* EXCERPTED DATA *
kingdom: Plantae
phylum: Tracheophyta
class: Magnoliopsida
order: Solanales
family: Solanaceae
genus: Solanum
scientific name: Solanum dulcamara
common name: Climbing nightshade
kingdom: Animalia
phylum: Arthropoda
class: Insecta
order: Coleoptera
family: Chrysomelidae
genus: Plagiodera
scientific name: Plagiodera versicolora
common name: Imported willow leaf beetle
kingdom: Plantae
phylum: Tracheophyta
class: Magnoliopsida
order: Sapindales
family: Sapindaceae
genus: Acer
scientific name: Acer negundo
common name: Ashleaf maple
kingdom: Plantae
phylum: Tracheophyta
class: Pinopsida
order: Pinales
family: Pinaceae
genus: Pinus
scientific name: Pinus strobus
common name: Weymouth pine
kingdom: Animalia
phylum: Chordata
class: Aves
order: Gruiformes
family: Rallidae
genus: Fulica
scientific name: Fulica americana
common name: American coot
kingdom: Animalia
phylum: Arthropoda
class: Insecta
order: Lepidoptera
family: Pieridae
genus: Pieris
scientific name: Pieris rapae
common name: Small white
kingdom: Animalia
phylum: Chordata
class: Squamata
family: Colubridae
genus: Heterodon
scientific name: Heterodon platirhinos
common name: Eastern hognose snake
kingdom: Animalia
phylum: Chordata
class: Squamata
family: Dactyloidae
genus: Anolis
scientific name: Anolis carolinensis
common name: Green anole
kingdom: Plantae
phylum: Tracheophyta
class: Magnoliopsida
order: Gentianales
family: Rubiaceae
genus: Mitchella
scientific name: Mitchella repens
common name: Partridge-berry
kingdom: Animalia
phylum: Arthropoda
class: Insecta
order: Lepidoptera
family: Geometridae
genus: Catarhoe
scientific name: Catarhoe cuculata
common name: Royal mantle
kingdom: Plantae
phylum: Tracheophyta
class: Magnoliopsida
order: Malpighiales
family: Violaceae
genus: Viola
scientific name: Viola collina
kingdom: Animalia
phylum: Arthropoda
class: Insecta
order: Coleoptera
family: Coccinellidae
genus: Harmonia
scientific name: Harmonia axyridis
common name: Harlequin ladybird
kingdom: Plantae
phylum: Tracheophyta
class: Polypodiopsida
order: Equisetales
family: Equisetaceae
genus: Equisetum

* BRIEF *
Return every line from all of the items above without any change, in the same order.

* RESPONSE *
kingdom: Plantae
phylum: Tracheophyta
class: Magnoliopsida
order: Solanales
family: Solanaceae
genus: Solanum
scientific name: Solanum dulcamara
common name: Climbing nightshade
kingdom: Animalia
phylum: Arthropoda
class: Insecta
order: Coleoptera
family: Chrysomelidae
genus: Plagiodera
scientific name: Plagiodera versicolora
common name: Imported willow leaf beetle
kingdom: Plantae
phylum: Tracheophyta
class: Magnoliopsida
order: Sapindales
family: Sapindaceae
genus: Acer
scientific name: Acer negundo
common name: Ashleaf maple
kingdom: Plantae
phylum: Tracheophyta
class: Pinopsida
order: Pinales
family: Pinaceae
genus: Pinus
scientific name: Pinus strobus
common name: Weymouth pine
kingdom: Animalia
phylum: Chordata
class: Aves
order: Gruiformes
family: Rallidae
genus: Fulica
scientific name: Fulica americana
common name: American coot
kingdom: Animalia
phylum: Arthropoda
class: Insecta
order: Lepidoptera
family: Pieridae
genus: Pieris
scientific name: Pieris rapae
common name: Small white
kingdom: Animalia
phylum: Chordata
class: Squamata
family: Colubridae
genus: Heterodon
scientific name: Heterodon platirhinos
common name: Eastern hognose snake
kingdom: Animalia
phylum: Chordata
class: Squamata
family: Dactyloidae
genus: Anolis
scientific name: Anolis carolinensis
common name: Green anole
kingdom: Plantae
phylum: Tracheophyta
class: Magnoliopsida
order: Gentianales
family: Rubiaceae
genus: Mitchella
scientific name: Mitchella repens
common name: Partridge-berry
kingdom: Animalia
phylum: Arthropoda
class: Insecta
order: Lepidoptera
family: Geometridae
genus: Catarhoe
scientific name: Catarhoe cuculata
common name: Royal mantle
kingdom: Plantae
phylum: Tracheophyta
class: Magnoliopsida
order: Malpighiales
family: Violaceae
genus: Viola
scientific name: Viola collina
kingdom: Animalia
phylum: Arthropoda
class: Insecta
order: Coleoptera
family: Coccinellidae
genus: Harmonia
scientific name: Harmonia axyridis
common name: Harlequin ladybird
kingdom: Plantae
phylum: Tracheophyta
class: Polypodiopsida
order: Equisetales
family: Equisetaceae
genus: Equisetum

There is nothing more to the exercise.